Debatable opening penalty
The aerially peerless Folau caused Rob Kearney, who looked out of sorts in a wobbly spell before half-time, and co untold grief in the air, and the tangible return was huge. He earned the Wallabies a debatable opening penalty, may have contributed to Kearney misreading a box kick prior to Foley’s try and Folau’s take from Foley’s crosskick above Stockdale was the launching pad for Pocock’s try.
The prospect of defeat, unless they scored twice late on, brought out some of Ireland’s best rugby. After a good carry by Henshaw, Tadhg Furlong bumped Beale and offloaded to Aki. It took three men to haul him down before Tolu Latu played the ball on the deck. But instead of a yellow card and a penalty under the posts, Mariuks van der Westhuizen adjudged Murray had knocked on, even though it happened undetected under his nose.
The South African referee also allowed the Wallabies to scrum at an angle towards the Irish tight-head with impunity throughout, even rewarding this with a scrum penalty from which Foley nudged Australia in front.
“What they did was exactly what we were expected,” said Schmidt, before adding dryly: “We probably didn’t expect them to quite spin the scrum like they did.”
With time and the game up, Kieran Marmion was also denied a consolation try by Stander’s supposed knock-on, which, citing another camera angle, was visible to TMO Ben Skeen but no one else in the ground or watching on TV.
Imagine the furore if that bizarre ending had decided the match? For this alone, thankfully, time and the game was up for Ireland by then.
Scoring sequence: 3 mins Foley pen 3-0; 14 mins Carbery pen 3-3; 26 mins Carbery pen 3-6; 34 mins Foley try 8-6; (half-time 8-6); 56 mins Carbery pen 8-9; 70 mins Foley pen 11-9; 72 mins Pocock try, Foley con 18-9.
AUSTRALIA: Israel Folau (Waratahs); Dan Haylett-Petty (Rebels), Samu Kerevi (Reds), Kurtley Beale (Waratahs), Marika Koroibete (Rebels); Bernard Foley (Waratahs), Will Genia (Rebels); Scott Sio (Brumbies), Brandon Paenga-Amosa (Reds), Sekope Kepu (Waratahs), Izack Rodda (Reds), Adam Coleman (Rebels), David Pocock (Brumbies), Michael Hooper (Waratahs, capt), Caleb Timu (Reds).
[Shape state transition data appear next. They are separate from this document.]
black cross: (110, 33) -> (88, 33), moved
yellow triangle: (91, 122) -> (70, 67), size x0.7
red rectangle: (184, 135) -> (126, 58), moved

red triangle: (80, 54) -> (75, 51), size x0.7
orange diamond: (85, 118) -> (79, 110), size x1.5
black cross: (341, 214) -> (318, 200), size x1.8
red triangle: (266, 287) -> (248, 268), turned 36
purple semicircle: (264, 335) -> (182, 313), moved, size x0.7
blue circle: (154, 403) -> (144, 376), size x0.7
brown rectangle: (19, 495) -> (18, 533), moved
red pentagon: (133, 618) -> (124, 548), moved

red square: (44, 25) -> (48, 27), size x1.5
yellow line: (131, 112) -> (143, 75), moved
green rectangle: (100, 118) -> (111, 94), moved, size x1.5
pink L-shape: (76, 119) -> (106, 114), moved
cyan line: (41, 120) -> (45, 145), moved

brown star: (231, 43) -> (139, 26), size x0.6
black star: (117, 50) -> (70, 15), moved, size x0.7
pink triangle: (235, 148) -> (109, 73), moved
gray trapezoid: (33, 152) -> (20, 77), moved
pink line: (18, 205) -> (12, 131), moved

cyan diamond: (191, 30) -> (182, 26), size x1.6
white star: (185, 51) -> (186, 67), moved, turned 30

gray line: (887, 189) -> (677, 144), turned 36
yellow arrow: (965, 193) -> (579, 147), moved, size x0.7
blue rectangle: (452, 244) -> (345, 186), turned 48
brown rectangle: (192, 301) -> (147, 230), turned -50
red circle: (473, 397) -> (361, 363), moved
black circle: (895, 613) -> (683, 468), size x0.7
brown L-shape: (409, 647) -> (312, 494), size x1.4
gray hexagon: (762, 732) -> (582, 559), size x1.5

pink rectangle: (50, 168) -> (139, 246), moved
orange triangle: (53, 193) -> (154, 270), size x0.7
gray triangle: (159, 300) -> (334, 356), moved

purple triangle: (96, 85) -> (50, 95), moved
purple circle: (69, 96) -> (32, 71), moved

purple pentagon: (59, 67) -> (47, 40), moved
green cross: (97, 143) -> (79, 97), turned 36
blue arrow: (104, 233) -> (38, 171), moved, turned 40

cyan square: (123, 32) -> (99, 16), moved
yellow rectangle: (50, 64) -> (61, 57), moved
Replacements: Tolu Latu (Waratahs) for Paenga-Amosa, Taniela Tupou (Reds) for Kepu (both 56 mins), Rob Simmons (Waratahs) for Rodda (55 mins), Pete Samu (Brumbies) for Timu (49-59 and 63 mins), Tom Robertson (Waratahs) for Sio, Reece Hodge (Rebels) for Haylett-Petty (both 63 mins), Lukhan Tui (Reds) for Pocock, Nick Phipps (Waratahs) for Genia (both 74 mins).
IRELAND: Rob Kearney (UCD/Leinster); Keith Earls (Young Munster/Munster), Robbie Henshaw (Buccaneers/Leinster), Bundee Aki (Galwegians/Connacht), Jacob Stockdale (Ballynahinch/Ulster); Joey Carbery (Clontarf/Leinster), Conor Murray (Garryowen/Munster); Jack McGrath (St Mary’s College/Leinster), Rob Herring (Ballynahinch/Ulster), John Ryan (Cork Constitution/Munster), Iain Henderson (Ballynahinch/Ulster), James Ryan (UCD/Leinster), Iain Henderson (Ballynahinch/Ulster), Peter O’Mahony (Cork Constitution/Munster, capt) Jordi Murphy (Lansdowne/Leinster), CJ Stander (Shannon/Munster).
Replacements: Jordan Larmour (St Mary’s College/Leinster) for Earls (25 mins), Cian Healy (Clontarf/Leinster) for McGrath, Tadhg Furlong (Clontarf/Leinster) for John Ryan (both 48 mins), Sean Cronin (St Mary’s College/Leinster) for Herring, Johnny Sexton (St Mary’s College/Leinster) (both 56 mins), Quinn Roux (Galwegians/Connacht) for Henderson (65 mins), Jack Conan (Old Belvedere/Leinster) for O’Mahony (69 mins), Kieran Marmion (Corinthians/Connacht) for Murray (78 mins).
Referee: Mariuks van der Westhuizen (South Africa).